Work to complete |
Identify every line in the items below that contains the word "Paint", and copy each of those lines in full.

Dataset entries |

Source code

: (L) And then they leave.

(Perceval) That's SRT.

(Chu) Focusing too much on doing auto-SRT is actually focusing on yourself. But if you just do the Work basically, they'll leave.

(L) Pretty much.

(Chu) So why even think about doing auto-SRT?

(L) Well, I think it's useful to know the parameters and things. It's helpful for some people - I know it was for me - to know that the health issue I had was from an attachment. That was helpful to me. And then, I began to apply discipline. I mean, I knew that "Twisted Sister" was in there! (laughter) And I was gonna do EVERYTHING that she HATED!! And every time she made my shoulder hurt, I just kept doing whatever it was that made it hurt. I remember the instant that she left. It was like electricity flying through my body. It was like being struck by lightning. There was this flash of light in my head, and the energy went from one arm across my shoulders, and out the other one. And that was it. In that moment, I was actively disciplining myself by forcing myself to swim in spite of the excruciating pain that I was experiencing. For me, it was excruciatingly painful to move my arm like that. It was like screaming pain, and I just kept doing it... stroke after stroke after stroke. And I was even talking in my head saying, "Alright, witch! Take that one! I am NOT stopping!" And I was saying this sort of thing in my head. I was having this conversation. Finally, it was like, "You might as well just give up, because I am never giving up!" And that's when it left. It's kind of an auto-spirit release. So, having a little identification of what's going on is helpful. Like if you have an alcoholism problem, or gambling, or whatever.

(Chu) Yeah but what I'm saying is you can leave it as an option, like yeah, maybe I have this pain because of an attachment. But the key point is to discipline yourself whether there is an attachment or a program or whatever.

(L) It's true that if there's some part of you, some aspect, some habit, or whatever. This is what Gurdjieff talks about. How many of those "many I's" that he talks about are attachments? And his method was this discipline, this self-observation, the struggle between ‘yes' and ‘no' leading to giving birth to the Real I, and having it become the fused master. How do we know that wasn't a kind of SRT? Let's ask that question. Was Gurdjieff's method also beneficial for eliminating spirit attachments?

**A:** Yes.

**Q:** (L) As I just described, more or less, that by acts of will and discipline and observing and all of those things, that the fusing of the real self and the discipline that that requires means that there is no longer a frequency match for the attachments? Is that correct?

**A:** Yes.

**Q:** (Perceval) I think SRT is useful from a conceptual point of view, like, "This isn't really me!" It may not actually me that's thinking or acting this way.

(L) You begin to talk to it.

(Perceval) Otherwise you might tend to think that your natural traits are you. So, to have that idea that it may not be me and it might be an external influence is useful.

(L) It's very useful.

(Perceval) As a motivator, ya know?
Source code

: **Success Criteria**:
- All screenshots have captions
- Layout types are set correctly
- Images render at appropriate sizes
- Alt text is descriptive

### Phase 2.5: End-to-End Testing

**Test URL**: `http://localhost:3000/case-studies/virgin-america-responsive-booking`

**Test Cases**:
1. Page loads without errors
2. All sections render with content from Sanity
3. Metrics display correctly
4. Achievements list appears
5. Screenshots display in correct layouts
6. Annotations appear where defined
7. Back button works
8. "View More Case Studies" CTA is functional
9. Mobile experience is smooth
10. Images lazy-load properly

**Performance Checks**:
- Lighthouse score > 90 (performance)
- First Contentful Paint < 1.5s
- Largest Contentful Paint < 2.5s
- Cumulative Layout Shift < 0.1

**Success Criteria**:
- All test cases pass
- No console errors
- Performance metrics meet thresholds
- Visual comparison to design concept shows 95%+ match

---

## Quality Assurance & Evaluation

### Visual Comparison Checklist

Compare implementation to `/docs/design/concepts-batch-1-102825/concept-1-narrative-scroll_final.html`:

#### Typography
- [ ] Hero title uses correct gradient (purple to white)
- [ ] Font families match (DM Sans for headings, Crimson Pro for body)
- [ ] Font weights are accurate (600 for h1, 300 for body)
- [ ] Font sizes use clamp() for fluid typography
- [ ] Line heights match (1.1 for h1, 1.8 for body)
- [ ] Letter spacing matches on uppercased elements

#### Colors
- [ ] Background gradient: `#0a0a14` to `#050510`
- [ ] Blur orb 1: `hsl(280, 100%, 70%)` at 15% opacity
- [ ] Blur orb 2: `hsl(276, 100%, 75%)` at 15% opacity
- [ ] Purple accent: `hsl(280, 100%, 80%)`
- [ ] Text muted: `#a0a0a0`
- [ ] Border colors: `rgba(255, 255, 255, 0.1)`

Solved exercise |
- First Contentful Paint < 1.5s
- Largest Contentful Paint < 2.5s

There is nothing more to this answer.